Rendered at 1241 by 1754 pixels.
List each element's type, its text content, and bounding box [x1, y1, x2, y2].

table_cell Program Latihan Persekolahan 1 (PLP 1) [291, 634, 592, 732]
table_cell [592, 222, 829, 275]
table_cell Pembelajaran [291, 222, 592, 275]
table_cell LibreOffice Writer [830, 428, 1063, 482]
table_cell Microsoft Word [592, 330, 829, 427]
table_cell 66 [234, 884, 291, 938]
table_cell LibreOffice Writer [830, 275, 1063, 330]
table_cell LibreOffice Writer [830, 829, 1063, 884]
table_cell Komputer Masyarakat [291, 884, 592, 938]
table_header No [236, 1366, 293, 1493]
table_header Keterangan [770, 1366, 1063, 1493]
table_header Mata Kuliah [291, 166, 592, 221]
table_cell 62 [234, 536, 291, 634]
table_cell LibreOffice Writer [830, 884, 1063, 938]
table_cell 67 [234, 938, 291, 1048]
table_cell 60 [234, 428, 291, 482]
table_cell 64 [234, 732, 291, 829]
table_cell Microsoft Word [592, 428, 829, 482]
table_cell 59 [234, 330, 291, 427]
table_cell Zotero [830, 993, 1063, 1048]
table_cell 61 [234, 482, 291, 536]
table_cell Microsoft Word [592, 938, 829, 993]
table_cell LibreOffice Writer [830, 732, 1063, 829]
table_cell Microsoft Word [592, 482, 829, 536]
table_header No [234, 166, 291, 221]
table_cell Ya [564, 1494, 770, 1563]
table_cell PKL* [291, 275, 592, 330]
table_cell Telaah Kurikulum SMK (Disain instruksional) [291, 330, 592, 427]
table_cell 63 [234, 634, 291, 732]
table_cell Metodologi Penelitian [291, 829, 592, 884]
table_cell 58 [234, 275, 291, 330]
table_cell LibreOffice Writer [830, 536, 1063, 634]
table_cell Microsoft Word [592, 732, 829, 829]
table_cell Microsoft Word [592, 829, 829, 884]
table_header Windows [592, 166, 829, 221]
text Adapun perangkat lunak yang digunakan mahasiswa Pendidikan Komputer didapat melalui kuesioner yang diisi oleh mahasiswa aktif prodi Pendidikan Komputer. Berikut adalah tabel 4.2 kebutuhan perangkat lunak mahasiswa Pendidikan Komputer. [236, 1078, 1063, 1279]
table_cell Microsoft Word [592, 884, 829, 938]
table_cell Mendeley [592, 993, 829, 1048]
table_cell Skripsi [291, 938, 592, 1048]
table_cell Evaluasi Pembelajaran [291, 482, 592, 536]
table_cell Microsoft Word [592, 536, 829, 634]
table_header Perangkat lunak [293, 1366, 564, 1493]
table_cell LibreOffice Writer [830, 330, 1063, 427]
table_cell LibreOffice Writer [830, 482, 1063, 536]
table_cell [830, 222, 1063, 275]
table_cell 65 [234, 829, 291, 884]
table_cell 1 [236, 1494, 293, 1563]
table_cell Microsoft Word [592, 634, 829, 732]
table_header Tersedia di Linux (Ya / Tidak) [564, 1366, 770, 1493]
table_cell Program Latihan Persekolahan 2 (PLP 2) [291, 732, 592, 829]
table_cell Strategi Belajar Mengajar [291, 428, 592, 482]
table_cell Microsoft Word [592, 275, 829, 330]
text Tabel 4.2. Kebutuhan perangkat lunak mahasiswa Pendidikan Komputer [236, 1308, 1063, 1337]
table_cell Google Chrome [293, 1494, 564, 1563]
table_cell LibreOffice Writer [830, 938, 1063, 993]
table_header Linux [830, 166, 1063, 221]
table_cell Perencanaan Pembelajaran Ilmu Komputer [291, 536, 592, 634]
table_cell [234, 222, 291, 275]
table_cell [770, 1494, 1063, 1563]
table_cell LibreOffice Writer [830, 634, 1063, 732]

**Task objective**
Please copy out every line of the material above, word for word, without changing anything.

**Complete output**
Rendered at 1241 by 1754 pixels.
List each element's type, its text content, and bounding box [x1, y1, x2, y2].

table_cell Program Latihan Persekolahan 1 (PLP 1) [291, 634, 592, 732]
table_cell [592, 222, 829, 275]
table_cell Pembelajaran [291, 222, 592, 275]
table_cell LibreOffice Writer [830, 428, 1063, 482]
table_cell Microsoft Word [592, 330, 829, 427]
table_cell 66 [234, 884, 291, 938]
table_cell LibreOffice Writer [830, 275, 1063, 330]
table_cell LibreOffice Writer [830, 829, 1063, 884]
table_cell Komputer Masyarakat [291, 884, 592, 938]
table_header No [236, 1366, 293, 1493]
table_header Keterangan [770, 1366, 1063, 1493]
table_header Mata Kuliah [291, 166, 592, 221]
table_cell 62 [234, 536, 291, 634]
table_cell LibreOffice Writer [830, 884, 1063, 938]
table_cell 67 [234, 938, 291, 1048]
table_cell 60 [234, 428, 291, 482]
table_cell 64 [234, 732, 291, 829]
table_cell Microsoft Word [592, 428, 829, 482]
table_cell 59 [234, 330, 291, 427]
table_cell Zotero [830, 993, 1063, 1048]
table_cell 61 [234, 482, 291, 536]
table_cell Microsoft Word [592, 938, 829, 993]
table_cell LibreOffice Writer [830, 732, 1063, 829]
table_cell Microsoft Word [592, 482, 829, 536]
table_header No [234, 166, 291, 221]
table_cell Ya [564, 1494, 770, 1563]
table_cell PKL* [291, 275, 592, 330]
table_cell Telaah Kurikulum SMK (Disain instruksional) [291, 330, 592, 427]
table_cell 63 [234, 634, 291, 732]
table_cell Metodologi Penelitian [291, 829, 592, 884]
table_cell 58 [234, 275, 291, 330]
table_cell LibreOffice Writer [830, 536, 1063, 634]
table_cell Microsoft Word [592, 732, 829, 829]
table_cell Microsoft Word [592, 829, 829, 884]
table_header Windows [592, 166, 829, 221]
text Adapun perangkat lunak yang digunakan mahasiswa Pendidikan Komputer didapat melalui kuesioner yang diisi oleh mahasiswa aktif prodi Pendidikan Komputer. Berikut adalah tabel 4.2 kebutuhan perangkat lunak mahasiswa Pendidikan Komputer. [236, 1078, 1063, 1279]
table_cell Microsoft Word [592, 884, 829, 938]
table_cell Mendeley [592, 993, 829, 1048]
table_cell Skripsi [291, 938, 592, 1048]
table_cell Evaluasi Pembelajaran [291, 482, 592, 536]
table_cell Microsoft Word [592, 536, 829, 634]
table_header Perangkat lunak [293, 1366, 564, 1493]
table_cell LibreOffice Writer [830, 330, 1063, 427]
table_cell LibreOffice Writer [830, 482, 1063, 536]
table_cell [830, 222, 1063, 275]
table_cell 65 [234, 829, 291, 884]
table_cell 1 [236, 1494, 293, 1563]
table_cell Microsoft Word [592, 634, 829, 732]
table_header Tersedia di Linux (Ya / Tidak) [564, 1366, 770, 1493]
table_cell Program Latihan Persekolahan 2 (PLP 2) [291, 732, 592, 829]
table_cell Strategi Belajar Mengajar [291, 428, 592, 482]
table_cell Microsoft Word [592, 275, 829, 330]
text Tabel 4.2. Kebutuhan perangkat lunak mahasiswa Pendidikan Komputer [236, 1308, 1063, 1337]
table_cell Google Chrome [293, 1494, 564, 1563]
table_cell LibreOffice Writer [830, 938, 1063, 993]
table_header Linux [830, 166, 1063, 221]
table_cell Perencanaan Pembelajaran Ilmu Komputer [291, 536, 592, 634]
table_cell [234, 222, 291, 275]
table_cell [770, 1494, 1063, 1563]
table_cell LibreOffice Writer [830, 634, 1063, 732]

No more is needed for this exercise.